I was able to parlay my writing abilities into a fruitful career in marketing communications and public relations, and when I embarked on publishing.

Professional differences with Roy led to my departure from PDI, but the conflict was just that—professional. My respect and admiration for him never waned and, in 1991, I asked him to be a godfather at my wedding.

I saw very little of Roy after that. When I met his wife Carmelita for the first time at his wake, I was surprised that she remembered that particular wedding 26 years ago. She said it meant so much to Roy that he cut short a previously planned US trip and went home ahead of her.

I was also surprised to hear that Roy studied in the seminary and knew the faith very well. It gave me great peace when I learned from Carmelita that Roy had become prayerful again in his later years.

Fr. Jose Cremades (March 17, 1931-May 7, 2017). Life was never the same after I met Father Joe in 2005. No words will be enough to describe the positive changes that came out of those weekly encounters I had with him, the profound joy and peace I discovered which stayed with me even through the rough times that came later.

Everything was actually going well at the time. I had a good life—my family, my business. But Father Joe raised the bar and challenged me to aspire for a much higher goal.

Lay spirituality

An Opus Dei priest, Father Joe patiently taught me lay spirituality and how to seek holiness in the middle of the world, following the teachings of St. Josemaria Escriva.

To my astonishment, I learned that I could love and serve God by doing my professional work well and offering it every single day as prayer.

That I could be certain of fulfilling God’s will for me by loving my wife and children and putting their needs ahead of mine.

That holiness was not exclusive to priests and nuns, but was in fact a calling for everyone, including me, within our own personal circumstances.

I learned to pray and live my faith in the very ordinary events of my life, how to be happy and grateful.
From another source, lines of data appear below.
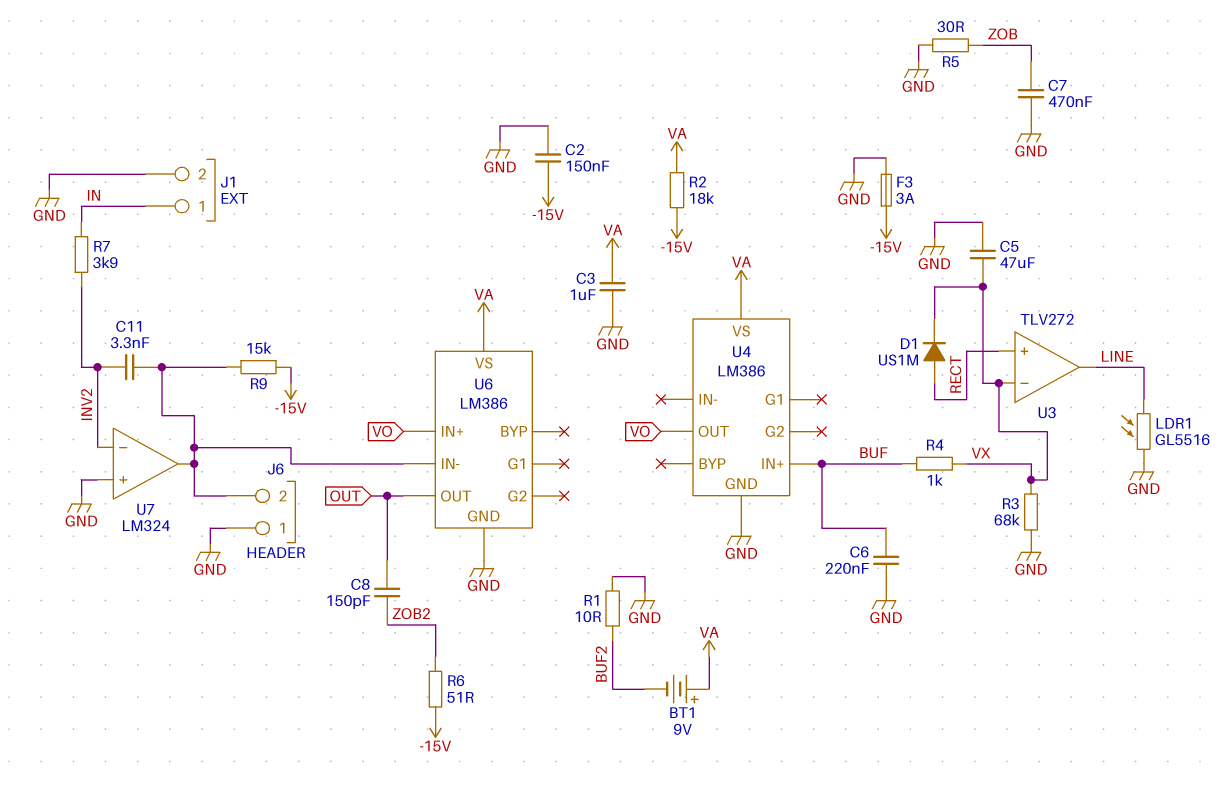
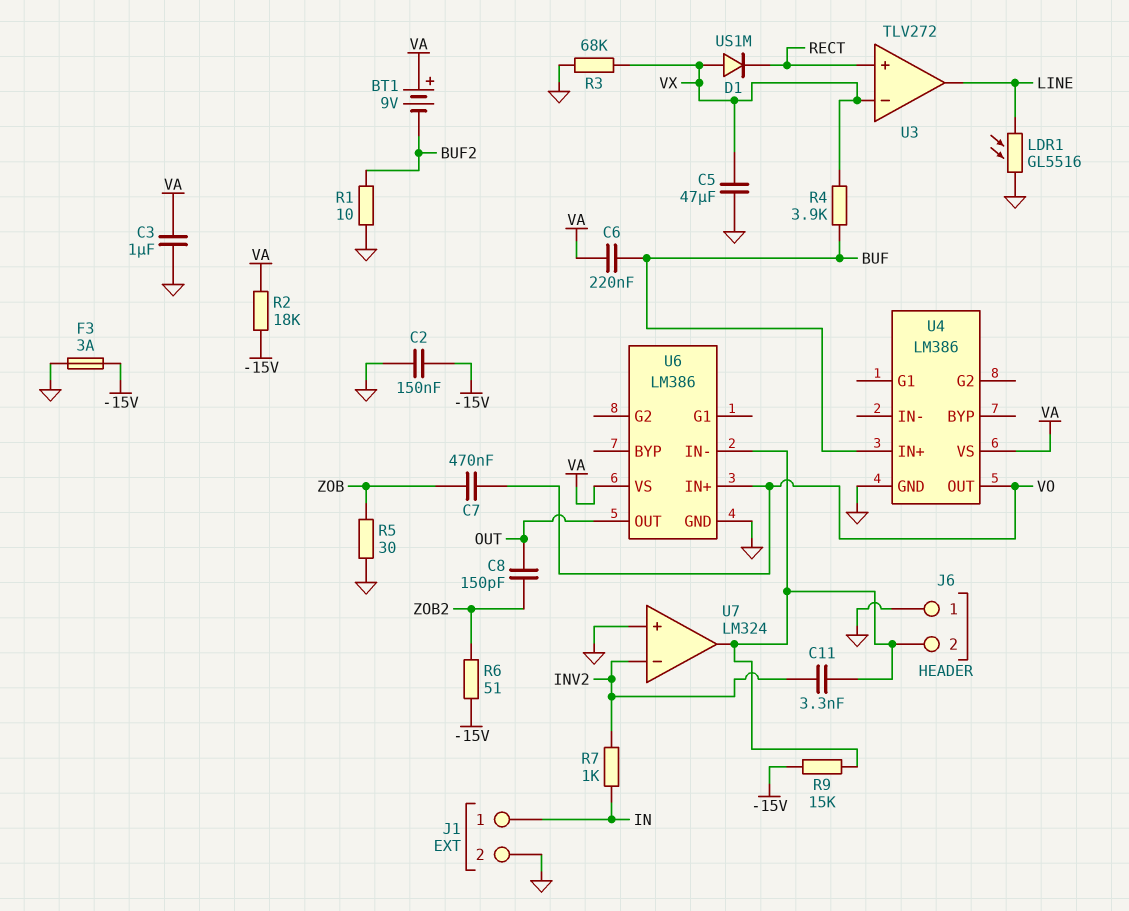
C6: 220nF (BUF, GND) -> 220nF (BUF, VA)
C7: 470nF (GND, ZOB) -> 470nF (VO, ZOB)
D1: diode US1M (A RECT, K VX) -> diode US1M (A VX, K RECT)
R4: 1k (BUF, VX) -> 3.9k (BUF, VX)
R7: 3.9k (IN, INV2) -> 1k (IN, INV2)

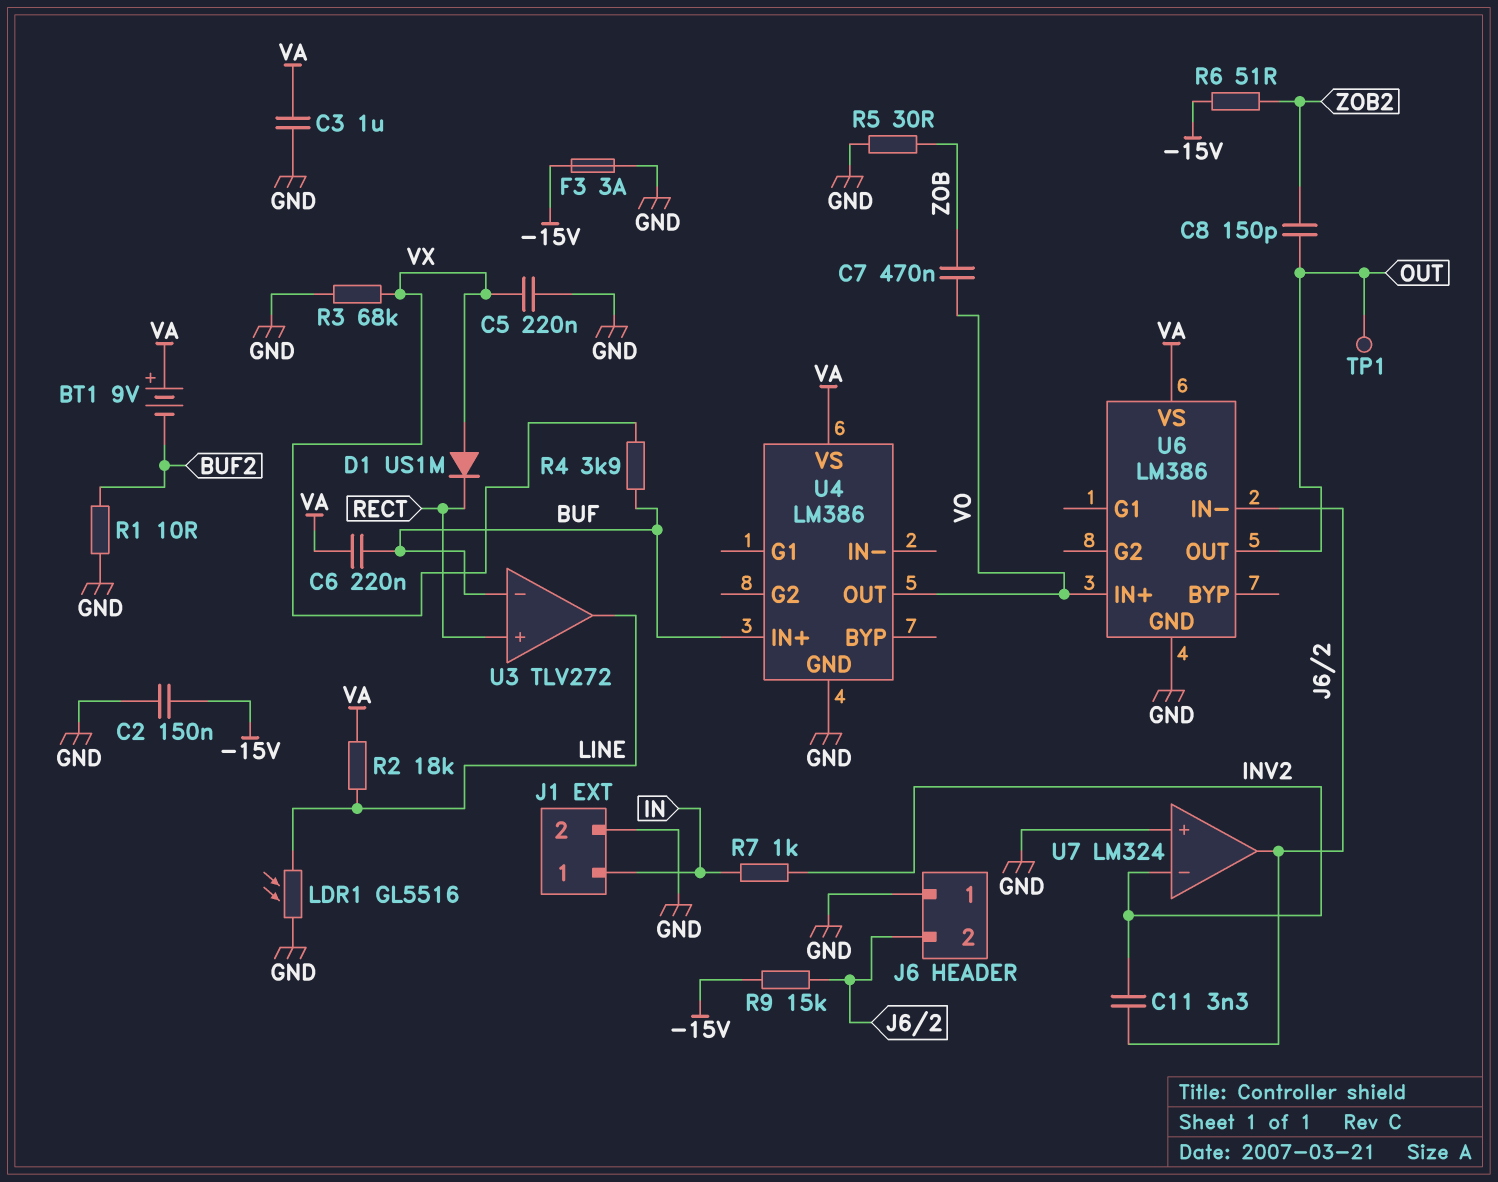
C5: 47uF (GND, VX) -> 220nF (GND, VX)
R2: 18k (-15V, VA) -> 18k (LINE, VA)
TP1: none -> test point (OUT)
U3 pin in-: VX -> BUF

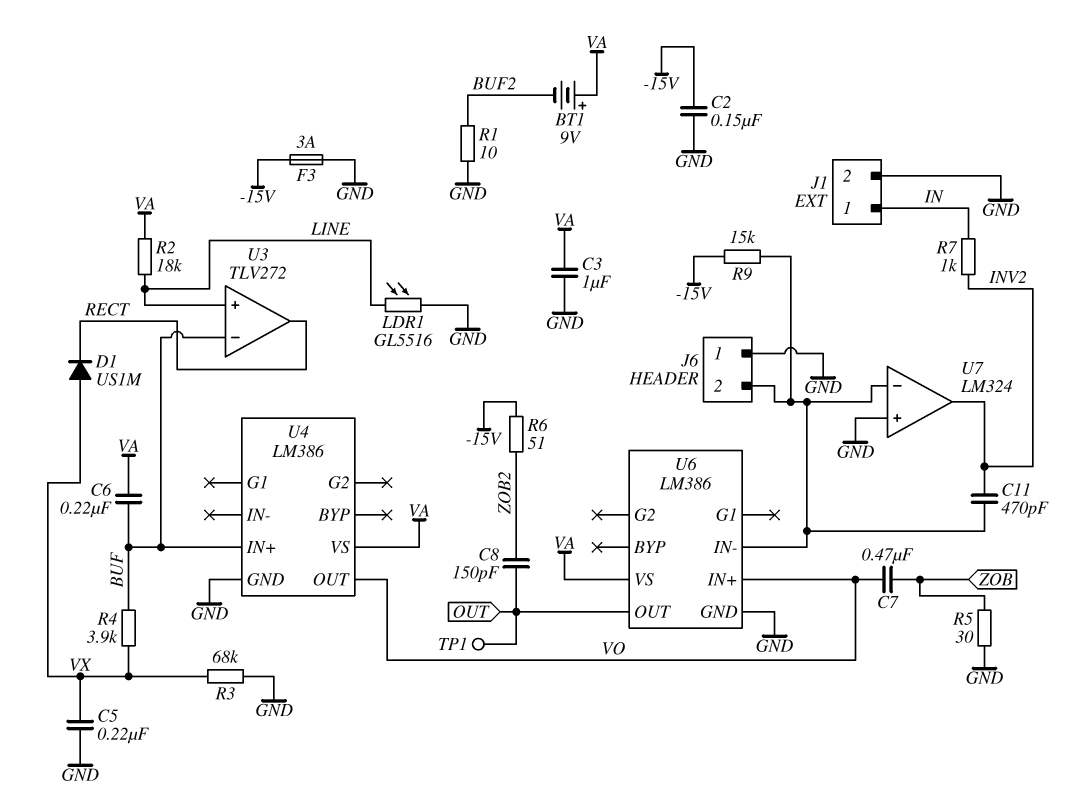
C11: 3.3nF (INV2, J6/2) -> 470pF (INV2, J6/2)
U3 pin in+: RECT -> LINE
U3 pin out: LINE -> RECT
U7 pin in-: INV2 -> J6/2
U7 pin out: J6/2 -> INV2

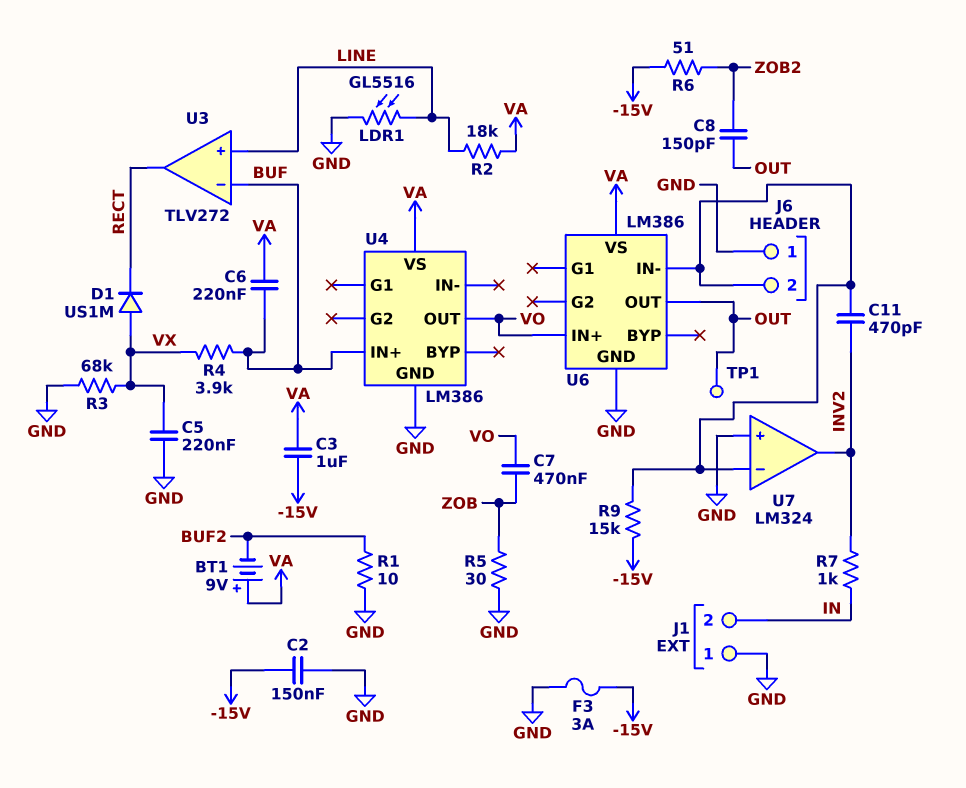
C3: 1uF (GND, VA) -> 1uF (-15V, VA)
J1 pin 1: IN -> GND
J1 pin 2: GND -> IN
Most important, I learned the value of human suffering, that the apparent misfortunes in our life can be sanctified and offered as prayer.

When a series of major trials did come, instead of breaking into pieces, I was prepared and came out not unscathed, but more resilient, even grateful.

The struggles that I experienced as an athlete prepared me for trials that came later. The spiritual outlook I acquired not only saved me from turning bitter when things turned bad, it made me see the positive side of all those experiences.

How well God takes care of our needs through the people he sends us. While he allowed me to grow up without a father, he sent three men to take care of my physical, intellectual, and spiritual well-being—Mon, Roy and Father Joe, in that order.